April 14, 2003

Glass ceiling is lifted

Alice Miller is vice president for Human Resources

In 1997, the President’s Commission on the Status of Women (PCSW) issued a report showing that, although there were no statistically significant differences in the salaries of men and women in specific pay grades studied at Emory, focus group participants held a general perception that women were paid less than men holding positions in these same pay grades. There was a sense that a “glass ceiling”––invisible barriers preventing qualified women from advancing into top management positions––existed at Emory.

The actual numbers of women in high-ranking positions refute the notion of a glass ceiling at Emory. There are dozens of prominent women in high-ranking positions, with vice presidents or associate/assistant vice presidents in finance, development, the provost’s office, ITD, HR, public affairs and the libraries. In the academic area, we have two female deans.

Unequivocally, women have permeated the top ranks of the University and many more are in management positions, poised to accept more responsibility. Still, even beyond the presence of women in executive positions, other facts demonstrate that Emory’s glass ceiling has been lifted, not only for women but for minority employees, as well.

Recent research indicates that women hold less than 7 percent of all board seats in Fortune 100 companies. Six women serve on Emory’s 33-member Board of Trustees; that’s nearly 20 percent.

Among the University’s principal staff, which refers to key professional and management positions, 57 percent are women and 15 percent are minorities.

Of the 8,570 full-time staff at Emory, 72 percent are female and 50 percent are minority. And last year, of the 551 Emory employees who were promoted, 81 percent were women and 61 percent were minorities. There were 340 reclassified positions; of those, 76 percent were held by women and 40 percent by minorities.

Clearly, Emory values the talent of all its employees and has found ways to remove barriers associated with the glass ceiling.

The University’s campus life reflects the rich diversity of lifestyles, ethnicity, religious views and economic status that exist in the world around us. Emory’s employment processes have been fine-tuned to ensure that job candidates are the most qualified. Diversity is included in our strategic plans and in our efforts to foster internal promotions. Programs are in place to help employees prepare for progressive responsibility, and support services such as career counseling help employees assess and plan for their futures.

Educational opportunities are available to all employees: courtesy scholarships, tuition reimbursement, learning and development classes, and ABE/GED classes. Last year alone, close to 4,200 people took advantage of the training opportunities offered through HR, and more than 1,000 employees and their dependents utilized the courtesy scholarship and tuition reimbursement benefits.

HR works closely with the Office of Equal Opportunity Programs (EOP) to ensure that we promote and sustain equal opportunities. We have put into practice policies that address family needs, regardless of gender or sexual orientation. Emory is doing much to help our employees maintain a balance between their careers and their families. Through the Faculty Staff Assistance Program, Emory offers the Family Resources Program, which provides information regarding child care, elder care and summer camp resources.

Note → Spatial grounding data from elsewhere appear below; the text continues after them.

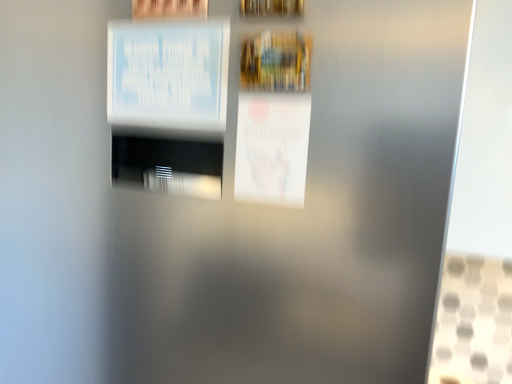
Question: Is wooden picture frame at upper center aimed at white paper poster at center, which appears as the second poster when viewed from the left?

Choices:
 (A) yes
 (B) no

Answer: (B)

Question: Could white paper poster at center, which appears as the second poster when viewed from the left, be considered to be inside wooden picture frame at upper center?

Choices:
 (A) yes
 (B) no

Answer: (B)

Question: Does wooden picture frame at upper center have a larger size compared to white paper poster at center, marked as the 1th poster in a bottom-to-top arrangement?

Choices:
 (A) no
 (B) yes

Answer: (A)

Question: Does wooden picture frame at upper center have a lesser height compared to white paper poster at center, which appears as the second poster when viewed from the left?

Choices:
 (A) no
 (B) yes

Answer: (B)

Question: From a real-world perspective, does wooden picture frame at upper center stand above white paper poster at center, which appears as the second poster when viewed from the left?

Choices:
 (A) yes
 (B) no

Answer: (A)

Question: From the image's perspective, is white paper poster at center, marked as the 1th poster in a bottom-to-top arrangement, above or below white paper at upper left, arranged as the second poster when ordered from the bottom?

Choices:
 (A) below
 (B) above

Answer: (A)

Question: From a real-world perspective, is white paper poster at center, which is counted as the first poster, starting from the right, positioned above or below white paper at upper left, the 1th poster positioned from the left?

Choices:
 (A) below
 (B) above

Answer: (A)

Question: Considering their positions, is white paper poster at center, which is counted as the first poster, starting from the right, located in front of or behind white paper at upper left, the first poster from the top?

Choices:
 (A) front
 (B) behind

Answer: (A)

Question: Looking at their shapes, would you say white paper poster at center, marked as the 1th poster in a bottom-to-top arrangement, is wider or thinner than white paper at upper left, the first poster from the top?

Choices:
 (A) thin
 (B) wide

Answer: (A)

Question: Is white paper poster at center, which is counted as the first poster, starting from the right, wider or thinner than wooden picture frame at upper center?

Choices:
 (A) thin
 (B) wide

Answer: (A)

Question: Considering their positions, is white paper poster at center, which is counted as the first poster, starting from the right, located in front of or behind wooden picture frame at upper center?

Choices:
 (A) front
 (B) behind

Answer: (B)

Question: Is point (243, 183) positioned closer to the camera than point (274, 3)?

Choices:
 (A) closer
 (B) farther

Answer: (B)

Question: From a real-world perspective, is white paper poster at center, which appears as the second poster when viewed from the left, physically located above or below wooden picture frame at upper center?

Choices:
 (A) below
 (B) above

Answer: (A)

Question: In terms of width, does wooden picture frame at upper center look wider or thinner when compared to white paper at upper left, the first poster from the top?

Choices:
 (A) thin
 (B) wide

Answer: (B)

Question: Would you say wooden picture frame at upper center is inside or outside white paper at upper left, arranged as the second poster when ordered from the bottom?

Choices:
 (A) outside
 (B) inside

Answer: (A)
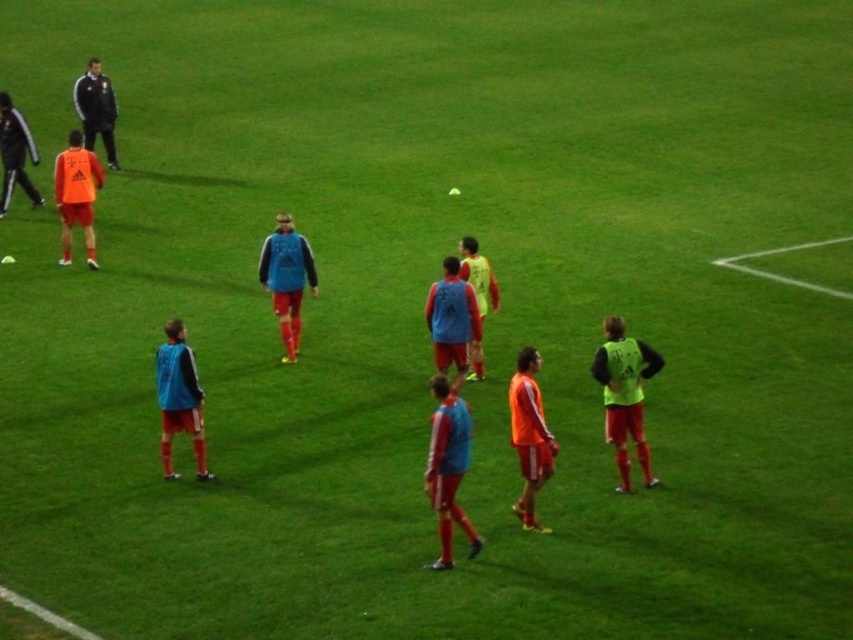
Which of these two, orange jersey at left or dark gray smooth jacket at upper left, stands taller?

orange jersey at left

Does point (74, 195) come farther from viewer compared to point (102, 96)?

No, it is not.

Identify the location of orange jersey at left. The height and width of the screenshot is (640, 853). (76, 195).

This screenshot has height=640, width=853. What are the coordinates of `orange jersey at left` in the screenshot? It's located at (76, 195).

What do you see at coordinates (286, 280) in the screenshot?
I see `blue fleece jacket at center` at bounding box center [286, 280].

Locate an element on the screen. This screenshot has height=640, width=853. blue fleece jacket at center is located at coordinates (286, 280).

Is blue fleece jacket at center taller than dark gray smooth jacket at upper left?

Yes, blue fleece jacket at center is taller than dark gray smooth jacket at upper left.

The width and height of the screenshot is (853, 640). What do you see at coordinates (286, 280) in the screenshot? I see `blue fleece jacket at center` at bounding box center [286, 280].

You are a GUI agent. You are given a task and a screenshot of the screen. Output one action in this format:
    pyautogui.click(x=<x>, y=<y>)
    Task: Click on the blue fleece jacket at center
    This screenshot has height=640, width=853.
    Given the screenshot: What is the action you would take?
    pyautogui.click(x=286, y=280)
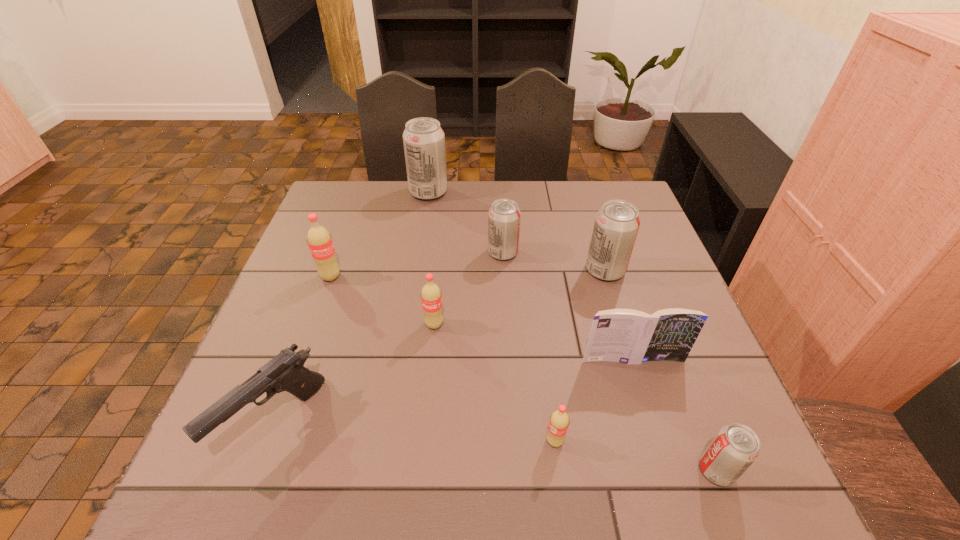
This screenshot has width=960, height=540. I want to click on object at the near left corner, so click(x=285, y=372).

Locate an element on the screen. The height and width of the screenshot is (540, 960). object located in the near right corner section of the desktop is located at coordinates (735, 447).

The width and height of the screenshot is (960, 540). In order to click on vacant space at the far edge of the desktop in this screenshot , I will do `click(588, 217)`.

What are the coordinates of `free space at the near edge of the desktop` in the screenshot? It's located at (469, 468).

This screenshot has height=540, width=960. I want to click on vacant space at the left edge of the desktop, so click(x=329, y=233).

Locate an element on the screen. Image resolution: width=960 pixels, height=540 pixels. vacant region at the right edge is located at coordinates (660, 428).

Find the location of `free space at the far right corner of the desktop`. free space at the far right corner of the desktop is located at coordinates 597,200.

The image size is (960, 540). Identify the location of vacant space at the near right corner of the desktop. (766, 497).

Find the location of a particular element. The width and height of the screenshot is (960, 540). empty location between the book and the fifth object from right to left is located at coordinates (567, 306).

The width and height of the screenshot is (960, 540). What are the coordinates of `free spot between the fourth soda can from right to left and the rightmost red soda` in the screenshot? It's located at (529, 347).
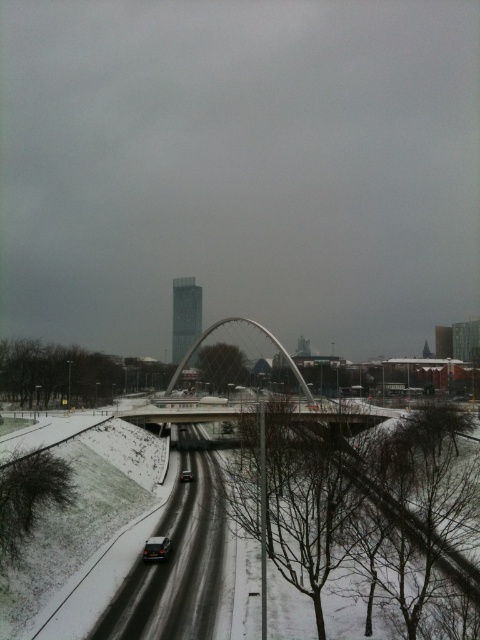
Question: Is black asphalt road at lower center closer to camera compared to concrete bridge at center?

Choices:
 (A) no
 (B) yes

Answer: (B)

Question: Which of the following is the closest to the observer?

Choices:
 (A) concrete bridge at center
 (B) glassy steel bridge at center
 (C) black asphalt road at lower center

Answer: (C)

Question: Does glassy steel bridge at center have a greater width compared to dark gray metallic car at lower center?

Choices:
 (A) yes
 (B) no

Answer: (A)

Question: Which of the following is the closest to the observer?

Choices:
 (A) concrete bridge at center
 (B) dark gray metallic car at lower center

Answer: (A)

Question: Which point appears farthest from the camera in this image?

Choices:
 (A) (178, 512)
 (B) (162, 554)

Answer: (A)

Question: Is the position of black asphalt road at lower center less distant than that of dark gray metallic car at lower center?

Choices:
 (A) no
 (B) yes

Answer: (B)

Mentor Emory, a program cosponsored by HR and PCSW, is designed to link female employees seeking career enrichment with experienced female staff. The objective is to encourage women to further their professional development, enhance their careers and provide resources to hone their skills.

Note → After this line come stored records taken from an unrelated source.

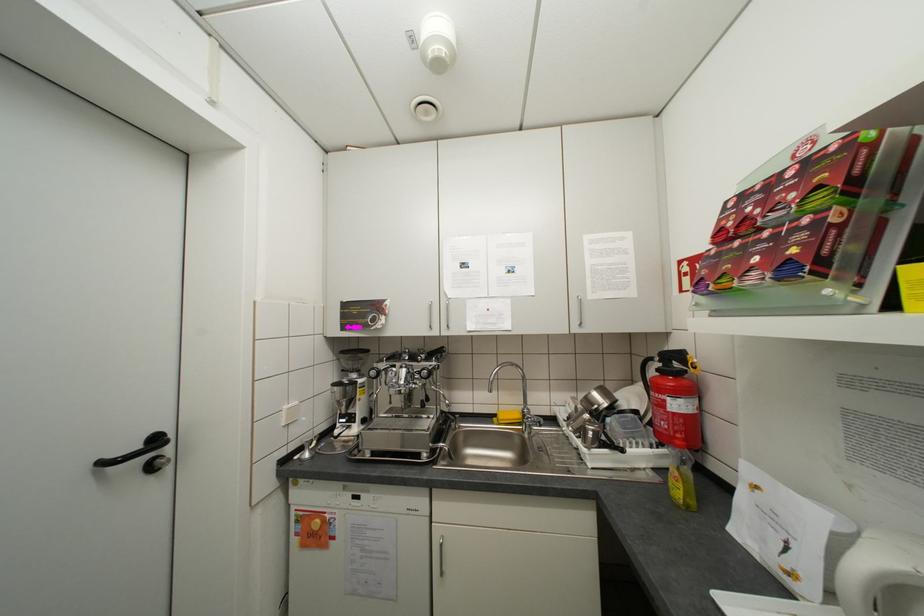
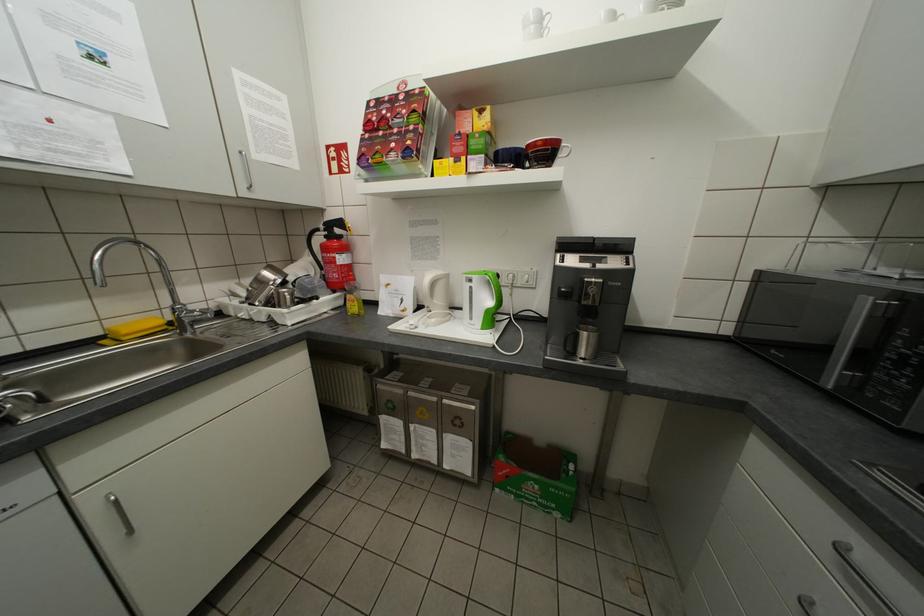
Where in the second image is the point corresponding to point 660,359 from the first image?

(325, 230)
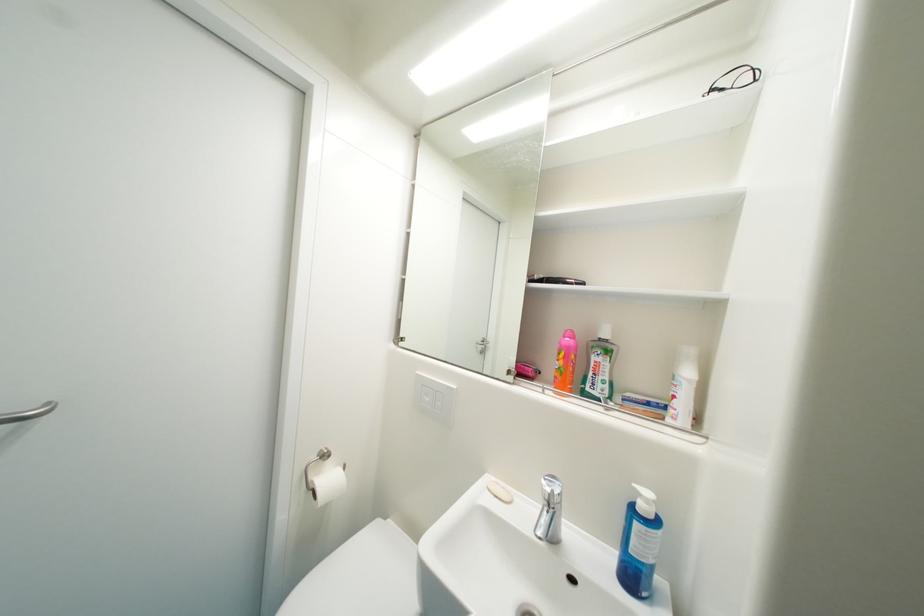
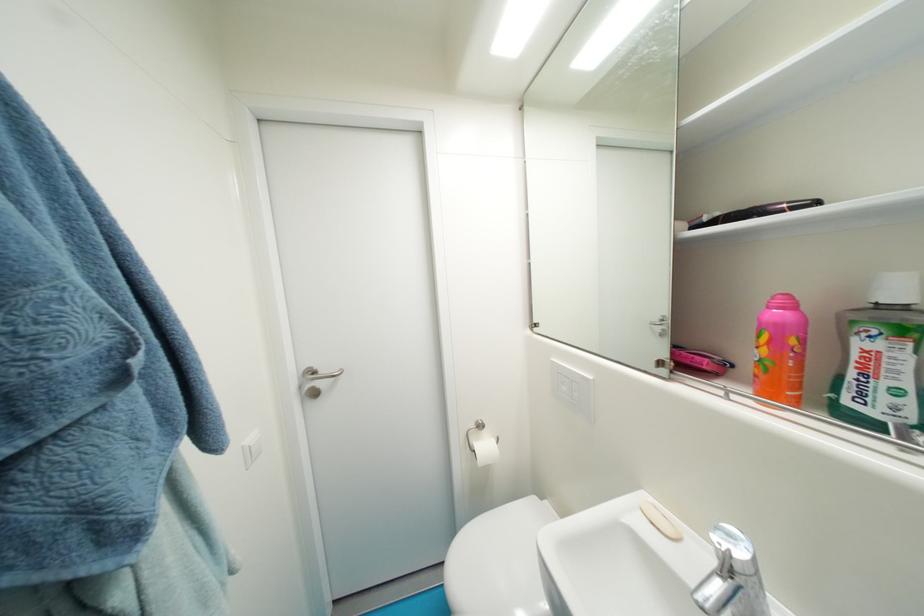
In the second image, find the point that corresponds to the point at 433,400 in the first image.

(570, 390)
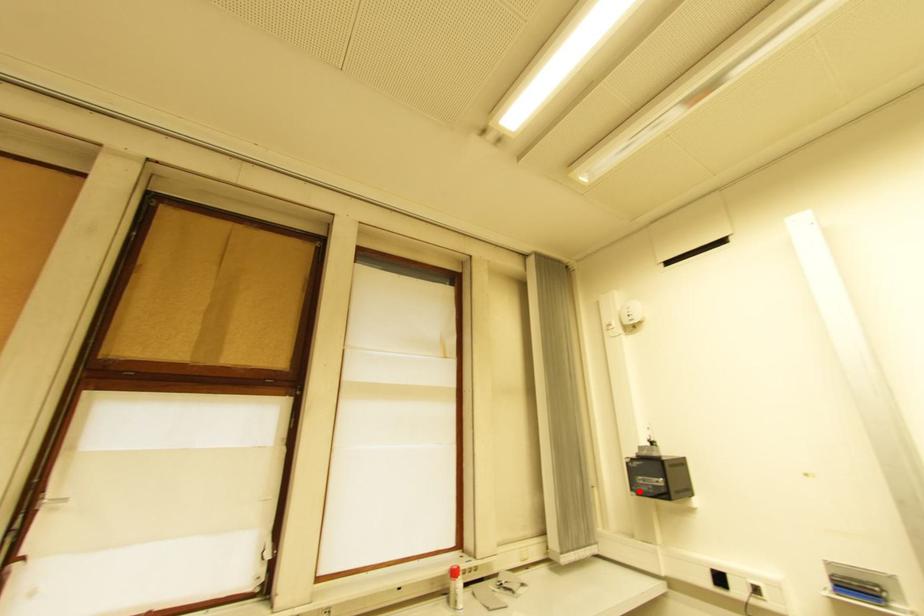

Emory supports alternative work arrangements (flexible work schedules, telecommuting, job sharing and condensed work weeks) on a case-by-case basis.

The website, www.emory.edu/awa, serves as a guide for managers and employees. Based on recommendations from the PCSW’s report on alternative work arrangements, the site explores definitions, scenarios and pros and cons of various situations as well as links to other public and private business websites exploring similar options.

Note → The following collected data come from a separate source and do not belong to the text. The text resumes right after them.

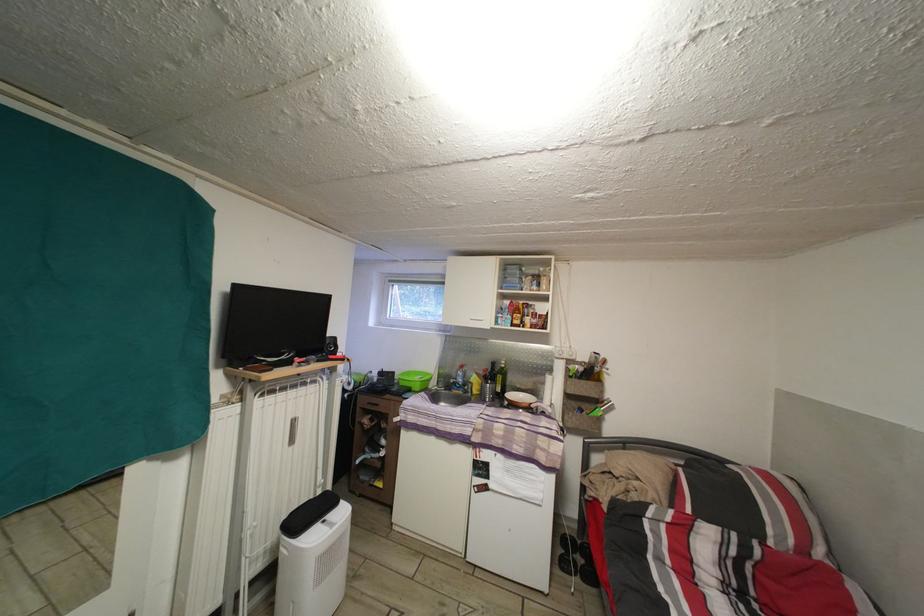
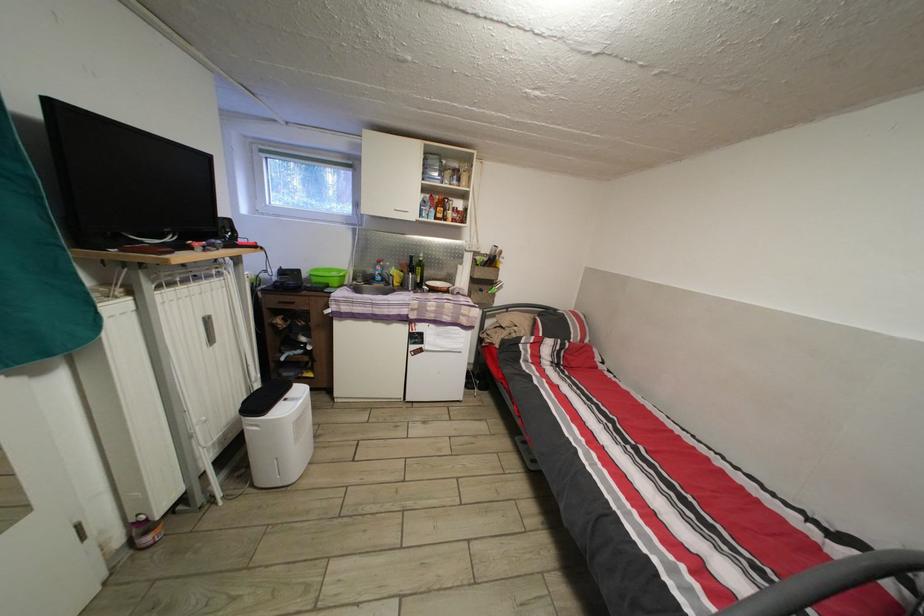
The point at [404,384] is marked in the first image. Where is the corresponding point in the second image?

(311, 282)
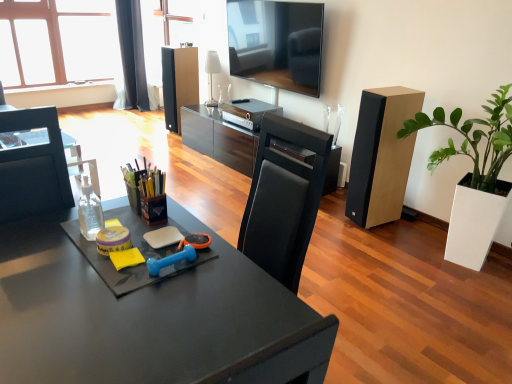
Question: Is white glossy lamp at upper center oriented away from green matte plant at right?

The continuous change in the workplace requires us to step beyond traditional expectations and the status quo. The success of all of Emory’s employees depends not only on how we use what we know, but also on how we prepare ourselves for the future.

Through our efforts in HR, EOP and the president’s commissions, Emory has made great strides in breaking the glass ceiling and the commitment is perpetual. We need to improve the ways in which we share information about our successes and our needs. And, most importantly, we need to work on identifying and overcoming the causes of the perception of the existence of a glass ceiling at Emory.